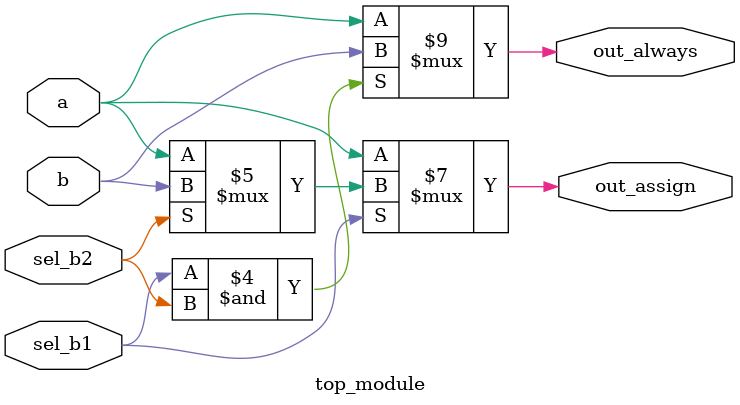
<source format=v>
module top_module(
    input a,
    input b,
    input sel_b1,
    input sel_b2,
    output wire out_assign,
    output reg out_always   ); 
    always@(*)begin
        if(sel_b1==1 & sel_b2==1)
         out_always<=b;
        else 
        out_always<=a;
    end
    assign out_assign=sel_b1 ? (sel_b2 ?b:a ):(sel_b2 ? a:a);
    
           

endmodule

</source>
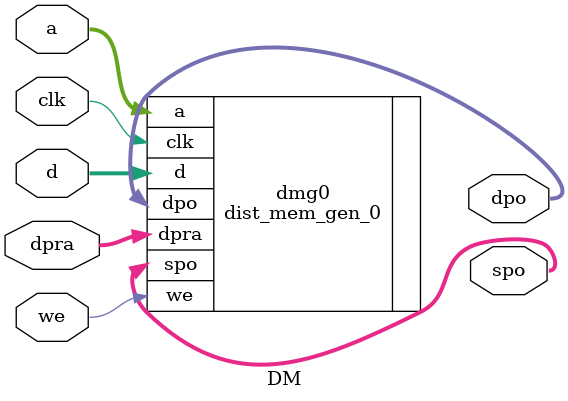
<source format=v>
`timescale 1ns / 1ps


module DM(
    input          clk,
    input  [4: 0]  a,           //read and write address of port 1
    input  [15: 0] d,           //write data synchronously of port 1  注：同步
    input          we,          //enable single of writing of port 1
    input  [4: 0]  dpra,        //!read address of port 2
    output [15: 0] spo,         //read data asynchronously of port 1  注：异步
    output [15: 0] dpo          //read data asynchronously of port 2
    );
    
    
    dist_mem_gen_0 dmg0(
        .clk    (clk),
        .a      (a),
        .d      (d),
        .we     (we),
        .dpra   (dpra),
        .spo    (spo),
        .dpo    (dpo)
    );
endmodule

</source>
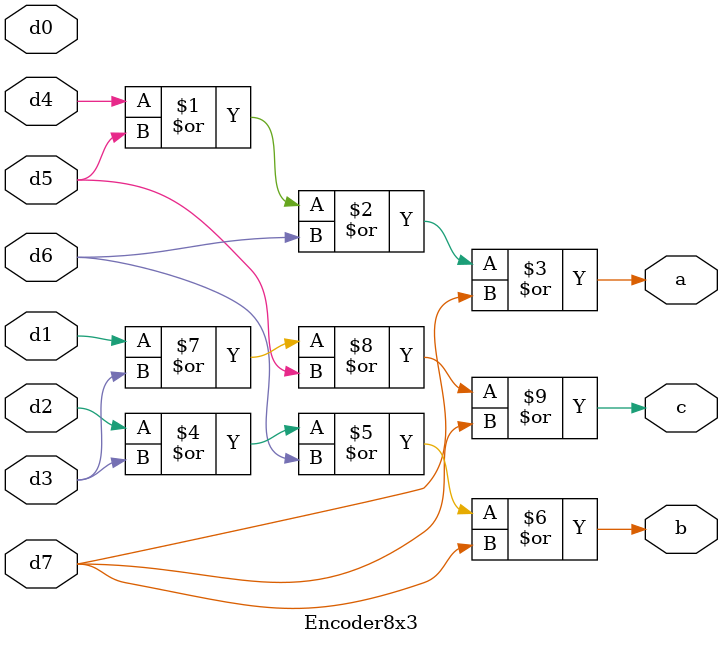
<source format=v>
`timescale 1ns / 1ps
module Encoder8x3(d0,d1,d2,d3,d4,d5,d6,d7,a,b,c);

    input d0,d1,d2,d3,d4,d5,d6,d7;
    output a,b,c;

    or(a,d4,d5,d6,d7);
    or(b,d2,d3,d6,d7);
    or(c,d1,d3,d5,d7);

endmodule

</source>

**Written task:**
Without including any picture, restate every entry above exactly.

**Problem solution:**
<source format=v>
module top_module(
    input a,
    input b,
    input sel_b1,
    input sel_b2,
    output wire out_assign,
    output reg out_always   ); 
    always@(*)begin
        if(sel_b1==1 & sel_b2==1)
         out_always<=b;
        else 
        out_always<=a;
    end
    assign out_assign=sel_b1 ? (sel_b2 ?b:a ):(sel_b2 ? a:a);
    
           

endmodule

</source>
<source format=v>
`timescale 1ns / 1ps


module DM(
    input          clk,
    input  [4: 0]  a,           //read and write address of port 1
    input  [15: 0] d,           //write data synchronously of port 1  注：同步
    input          we,          //enable single of writing of port 1
    input  [4: 0]  dpra,        //!read address of port 2
    output [15: 0] spo,         //read data asynchronously of port 1  注：异步
    output [15: 0] dpo          //read data asynchronously of port 2
    );
    
    
    dist_mem_gen_0 dmg0(
        .clk    (clk),
        .a      (a),
        .d      (d),
        .we     (we),
        .dpra   (dpra),
        .spo    (spo),
        .dpo    (dpo)
    );
endmodule

</source>
<source format=v>
`timescale 1ns / 1ps
module Encoder8x3(d0,d1,d2,d3,d4,d5,d6,d7,a,b,c);

    input d0,d1,d2,d3,d4,d5,d6,d7;
    output a,b,c;

    or(a,d4,d5,d6,d7);
    or(b,d2,d3,d6,d7);
    or(c,d1,d3,d5,d7);

endmodule

</source>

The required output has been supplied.